• **Supplied data**
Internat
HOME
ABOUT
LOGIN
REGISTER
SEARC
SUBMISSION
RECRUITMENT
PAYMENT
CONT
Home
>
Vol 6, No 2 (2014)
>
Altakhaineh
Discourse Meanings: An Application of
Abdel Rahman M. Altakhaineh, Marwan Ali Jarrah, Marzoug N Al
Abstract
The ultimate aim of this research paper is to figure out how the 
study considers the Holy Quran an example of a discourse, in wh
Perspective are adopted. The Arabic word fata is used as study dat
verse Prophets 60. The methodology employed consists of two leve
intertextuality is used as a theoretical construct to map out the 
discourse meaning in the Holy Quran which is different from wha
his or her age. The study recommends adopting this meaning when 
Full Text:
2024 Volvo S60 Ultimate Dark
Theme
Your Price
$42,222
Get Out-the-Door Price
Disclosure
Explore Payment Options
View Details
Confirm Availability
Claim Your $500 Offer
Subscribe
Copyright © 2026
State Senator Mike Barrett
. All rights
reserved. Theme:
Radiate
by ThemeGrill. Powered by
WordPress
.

...

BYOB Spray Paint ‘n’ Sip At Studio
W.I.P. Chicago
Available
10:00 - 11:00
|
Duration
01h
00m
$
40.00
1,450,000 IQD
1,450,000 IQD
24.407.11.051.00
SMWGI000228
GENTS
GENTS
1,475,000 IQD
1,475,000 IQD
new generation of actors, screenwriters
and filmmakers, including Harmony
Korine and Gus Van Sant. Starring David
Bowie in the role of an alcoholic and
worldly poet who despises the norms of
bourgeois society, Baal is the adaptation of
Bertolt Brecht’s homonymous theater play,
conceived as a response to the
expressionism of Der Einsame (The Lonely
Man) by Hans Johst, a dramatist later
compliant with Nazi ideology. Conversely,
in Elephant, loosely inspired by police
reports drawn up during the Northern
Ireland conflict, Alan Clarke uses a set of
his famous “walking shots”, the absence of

==

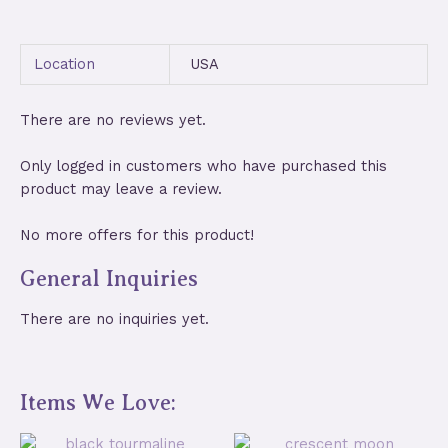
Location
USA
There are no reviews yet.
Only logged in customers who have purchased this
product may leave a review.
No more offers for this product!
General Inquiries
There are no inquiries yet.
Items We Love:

• **Work to be completed**
Turn the listing's lines, from the line with "BYOB Spray Paint ‘n’ Sip At Studio" through the line with "compliant with Nazi", into a JSON list of strings. Include both end lines, use one string per line, and leave out blank lines.

• **Answer to this exercise**
[
  "BYOB Spray Paint ‘n’ Sip At Studio",
  "W.I.P. Chicago",
  "Available",
  "10:00 - 11:00",
  "|",
  "Duration",
  "01h",
  "00m",
  "$",
  "40.00",
  "1,450,000 IQD",
  "1,450,000 IQD",
  "24.407.11.051.00",
  "SMWGI000228",
  "GENTS",
  "GENTS",
  "1,475,000 IQD",
  "1,475,000 IQD",
  "new generation of actors, screenwriters",
  "and filmmakers, including Harmony",
  "Korine and Gus Van Sant. Starring David",
  "Bowie in the role of an alcoholic and",
  "worldly poet who despises the norms of",
  "bourgeois society, Baal is the adaptation of",
  "Bertolt Brecht’s homonymous theater play,",
  "conceived as a response to the",
  "expressionism of Der Einsame (The Lonely",
  "Man) by Hans Johst, a dramatist later",
  "compliant with Nazi ideology. Conversely,"
]